(Page-level text extractions)
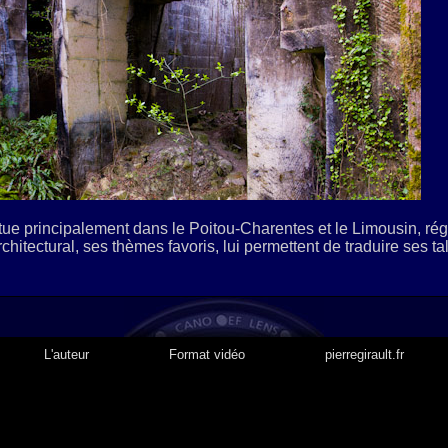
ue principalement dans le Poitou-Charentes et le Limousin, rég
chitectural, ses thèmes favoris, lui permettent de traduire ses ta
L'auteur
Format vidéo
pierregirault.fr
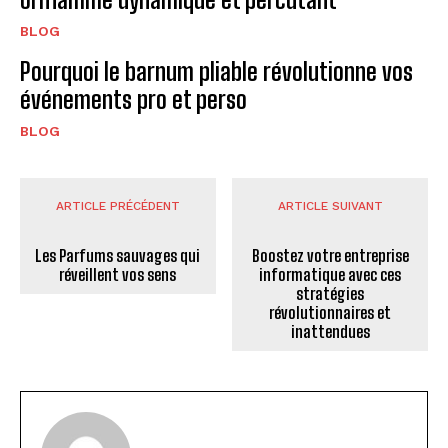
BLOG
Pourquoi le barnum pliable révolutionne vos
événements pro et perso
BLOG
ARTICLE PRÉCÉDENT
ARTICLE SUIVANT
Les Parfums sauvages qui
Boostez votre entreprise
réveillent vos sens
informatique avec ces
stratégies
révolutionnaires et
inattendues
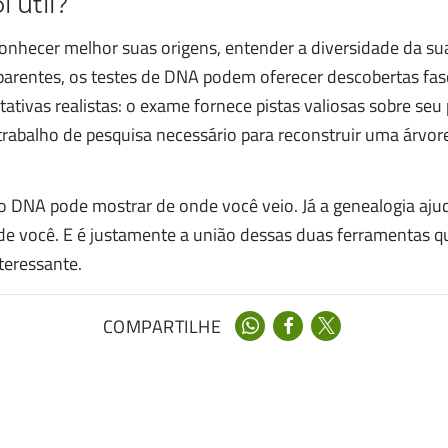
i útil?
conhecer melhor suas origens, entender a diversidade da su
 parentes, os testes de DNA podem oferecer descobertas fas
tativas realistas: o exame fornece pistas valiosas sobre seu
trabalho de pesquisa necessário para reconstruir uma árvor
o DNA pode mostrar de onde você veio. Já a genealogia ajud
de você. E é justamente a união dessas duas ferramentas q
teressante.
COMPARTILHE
--
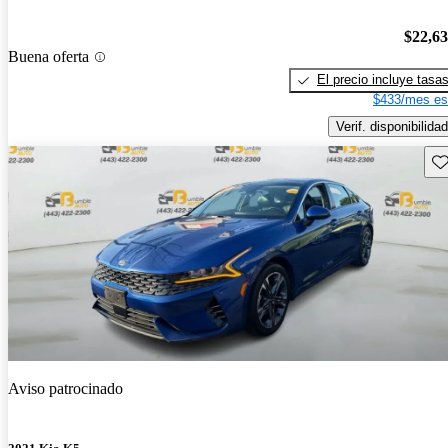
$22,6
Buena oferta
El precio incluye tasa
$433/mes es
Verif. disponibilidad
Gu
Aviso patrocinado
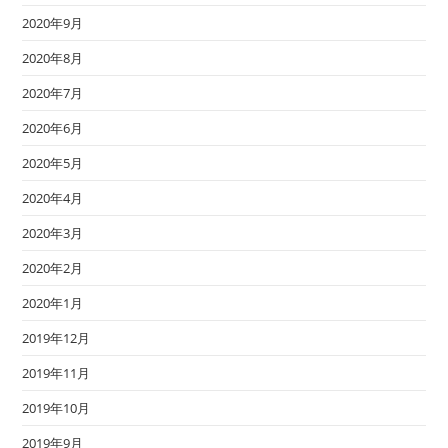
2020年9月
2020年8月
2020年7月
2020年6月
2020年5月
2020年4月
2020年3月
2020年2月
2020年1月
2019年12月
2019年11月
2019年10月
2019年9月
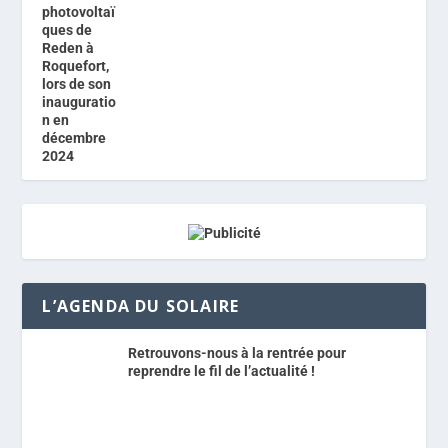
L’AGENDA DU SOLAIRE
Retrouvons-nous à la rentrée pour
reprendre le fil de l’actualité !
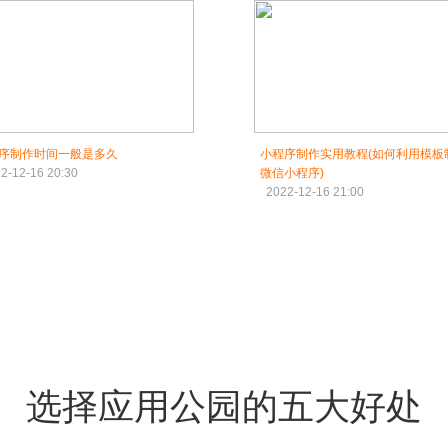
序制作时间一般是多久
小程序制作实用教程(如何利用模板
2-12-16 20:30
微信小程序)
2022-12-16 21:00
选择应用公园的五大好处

**PROBLEM DESCRIPTION:** In the lines above, locate the string "você". Copy every line where it occurs.

**EXERCISE OUTPUT:**
o DNA pode mostrar de onde você veio. Já a genealogia ajud
de você. E é justamente a união dessas duas ferramentas q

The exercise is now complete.